Getting started¶
This is a 15-minute walkthrough from a fresh install to a working agent. By the end you'll know the three core entry points (aimu.chat(), aimu.client(), and Agent) and how to swap providers without changing call sites.
1. Install¶
Pick a backend. For this tutorial we'll use Ollama because it's local and free:
Then pull a small tool-capable model:
For cloud providers instead, use pip install aimu[anthropic] (or [openai_compat]) and set the corresponding API key in your environment. Every example below works identically; only the model string changes.
2. Your first chat¶
import aimu
response = aimu.chat("What is the capital of France?", model="ollama:qwen3.5:9b")
print(response)
You should see something like "The capital of France is Paris."
aimu.chat() is a one-shot: it builds a fresh client, sends one message, returns the response, and is done. There's no client object to manage.
Omitting the model¶
You can leave out model= entirely:
When the model is omitted, AIMU resolves a default in this order:
- The
AIMU_LANGUAGE_MODELenv var (a"provider:model_id"string). Set it in your project's.envto pin a default:AIMU_LANGUAGE_MODEL=ollama:qwen3.5:9b. - An already-available local model: a running Ollama server, a model already in your HuggingFace cache, or a running local OpenAI-compatible server (LM Studio, vLLM, llama-server, SGLang). The chosen model is logged.
- Otherwise a
ValueErrorlisting how to fix it.
AIMU never auto-selects a cloud provider (no surprise API bills) and never downloads weights implicitly. Passing model= explicitly (as every example here does) is always the clearest, most reproducible choice.
3. Multi-turn conversation¶
For a conversation, build a reusable client with aimu.client():
import aimu
client = aimu.client("ollama:qwen3.5:9b", system="You are concise.")
client.chat("My favourite colour is blue.")
print(client.chat("What did I just tell you?"))
# 'You told me your favourite colour is blue.'
client.chat() accumulates history in client.messages. The system message is set at construction time and locks once the first chat is sent. Call client.reset() if you need to start over.
4. Streaming¶
For UIs and progress visibility, pass stream=True. You get an iterator of StreamChunk objects:
for chunk in aimu.chat("Tell me a short story", model="ollama:qwen3.5:9b", stream=True):
if chunk.is_text():
print(chunk.content, end="", flush=True)
chunk.is_text() is True for both THINKING and GENERATING phases. For finer control see how-to: stream output.
5. Swap providers¶
The whole point of ModelClient is provider-agnostic code.
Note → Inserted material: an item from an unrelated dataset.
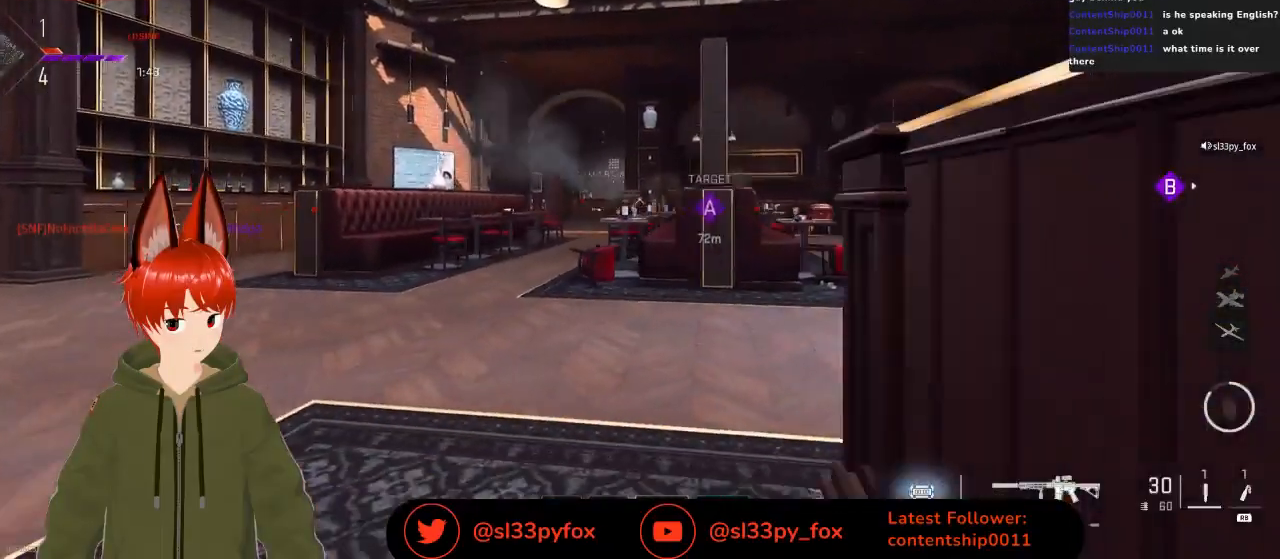
{"buttons": [], "left_stick": "center", "right_stick": "right", "events": [[500, "right_stick", "right"]]}
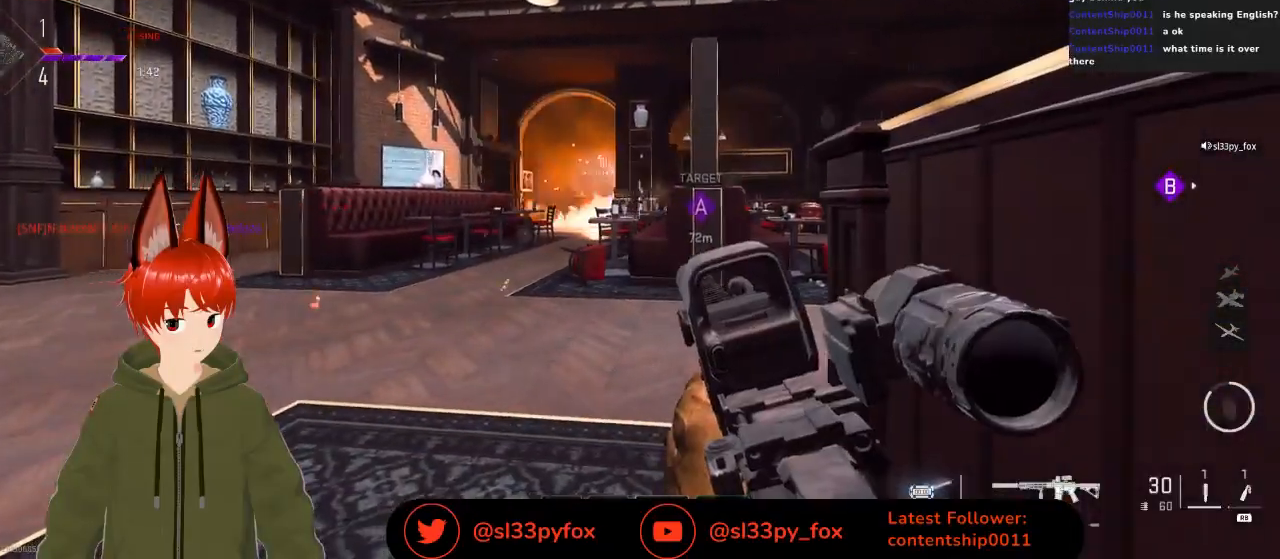
{"buttons": [], "left_stick": "center", "right_stick": "center", "events": [[33, "left_stick", "left"], [167, "right_stick", "center"], [367, "left_stick", "center"]]}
Switch by changing the model string:
# Local Ollama
aimu.chat("hi", model="ollama:qwen3.5:9b")
# Anthropic (needs ANTHROPIC_API_KEY)
aimu.chat("hi", model="anthropic:claude-sonnet-4-6")
# OpenAI (needs OPENAI_API_KEY)
aimu.chat("hi", model="openai:gpt-4o-mini")
# Google Gemini (needs GOOGLE_API_KEY)
aimu.chat("hi", model="gemini:gemini-2.5-flash")
The rest of your code is unchanged. See how-to: switch providers for the full list.
6. Your first agent¶
So far we've called chat() directly. An Agent adds a tool-using loop on top: it keeps calling chat() until the model stops invoking tools.
First, declare a tool:
import aimu
@aimu.tool
def letter_counter(word: str, letter: str) -> int:
"""Count occurrences of a letter in a word."""
return word.lower().count(letter.lower())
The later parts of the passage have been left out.